• _SOURCE EXTRACT_
▼
Matthew Ian Senreich (; born June 17, 1974) is an American screenwriter, television producer, director, and voice actor best known for his work with animated television series Robot Chicken, which he co-created with business partner and close friend Seth Green.

Early life 
Born to a Jewish family, Senreich graduated from Herricks High School in New Hyde Park, New York.

Career 
In 1996, Senreich was employed by Wizard Entertainment, gradually rising to become its editorial director. In 1996 or 1997, Senreich met Green when the actor, a fan of Wizard magazine, responded enthusiastically to an interview request. With Green, Senreich created in 2000 and 2001 Sweet J Presents, a web-based series of animated shorts presented on screenblast.com. Adult Swim contracted the Robot Chicken series on the basis of these shorts.
▲
• _LISTED ENTRIES_
▼
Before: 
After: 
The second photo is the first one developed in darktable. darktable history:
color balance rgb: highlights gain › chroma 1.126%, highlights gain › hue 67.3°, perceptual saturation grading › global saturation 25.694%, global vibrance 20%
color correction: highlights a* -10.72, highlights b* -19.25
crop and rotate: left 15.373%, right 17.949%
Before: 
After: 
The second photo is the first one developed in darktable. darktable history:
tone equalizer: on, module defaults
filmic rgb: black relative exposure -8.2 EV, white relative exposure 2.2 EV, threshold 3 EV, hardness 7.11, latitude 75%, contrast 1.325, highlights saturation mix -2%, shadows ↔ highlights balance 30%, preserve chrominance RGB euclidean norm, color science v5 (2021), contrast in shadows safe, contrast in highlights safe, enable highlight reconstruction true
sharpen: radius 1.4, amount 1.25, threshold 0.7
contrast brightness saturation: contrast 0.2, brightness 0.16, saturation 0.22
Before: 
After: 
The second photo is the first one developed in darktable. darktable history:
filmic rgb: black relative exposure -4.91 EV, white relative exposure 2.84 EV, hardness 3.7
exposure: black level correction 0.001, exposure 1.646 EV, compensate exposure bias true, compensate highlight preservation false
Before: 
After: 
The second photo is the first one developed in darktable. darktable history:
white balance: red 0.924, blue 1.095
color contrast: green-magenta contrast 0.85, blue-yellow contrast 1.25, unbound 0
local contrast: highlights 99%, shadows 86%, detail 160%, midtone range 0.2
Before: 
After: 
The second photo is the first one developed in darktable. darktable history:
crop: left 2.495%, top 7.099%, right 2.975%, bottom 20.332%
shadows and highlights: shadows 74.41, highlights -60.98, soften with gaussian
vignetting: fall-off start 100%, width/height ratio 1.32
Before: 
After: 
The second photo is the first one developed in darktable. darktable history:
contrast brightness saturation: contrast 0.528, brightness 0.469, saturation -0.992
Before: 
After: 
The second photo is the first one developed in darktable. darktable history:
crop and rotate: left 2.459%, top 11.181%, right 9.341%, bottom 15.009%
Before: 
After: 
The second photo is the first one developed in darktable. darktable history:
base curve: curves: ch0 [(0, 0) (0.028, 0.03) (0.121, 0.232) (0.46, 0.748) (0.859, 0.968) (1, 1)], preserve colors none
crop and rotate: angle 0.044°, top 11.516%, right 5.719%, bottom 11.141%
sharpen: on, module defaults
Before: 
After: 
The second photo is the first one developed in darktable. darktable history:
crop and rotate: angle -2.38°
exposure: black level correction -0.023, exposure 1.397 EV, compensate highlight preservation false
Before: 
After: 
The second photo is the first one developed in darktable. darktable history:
▲
From the biography of Matthew Senreich, reproduce the passage starting with "Matthew Ian Senreich" and going on through "friend Seth Green.". These lines are not needed for anything here.

• _TASK SOLUTION_
Matthew Ian Senreich (; born June 17, 1974) is an American screenwriter, television producer, director, and voice actor best known for his work with animated television series Robot Chicken, which he co-created with business partner and close friend Seth Green.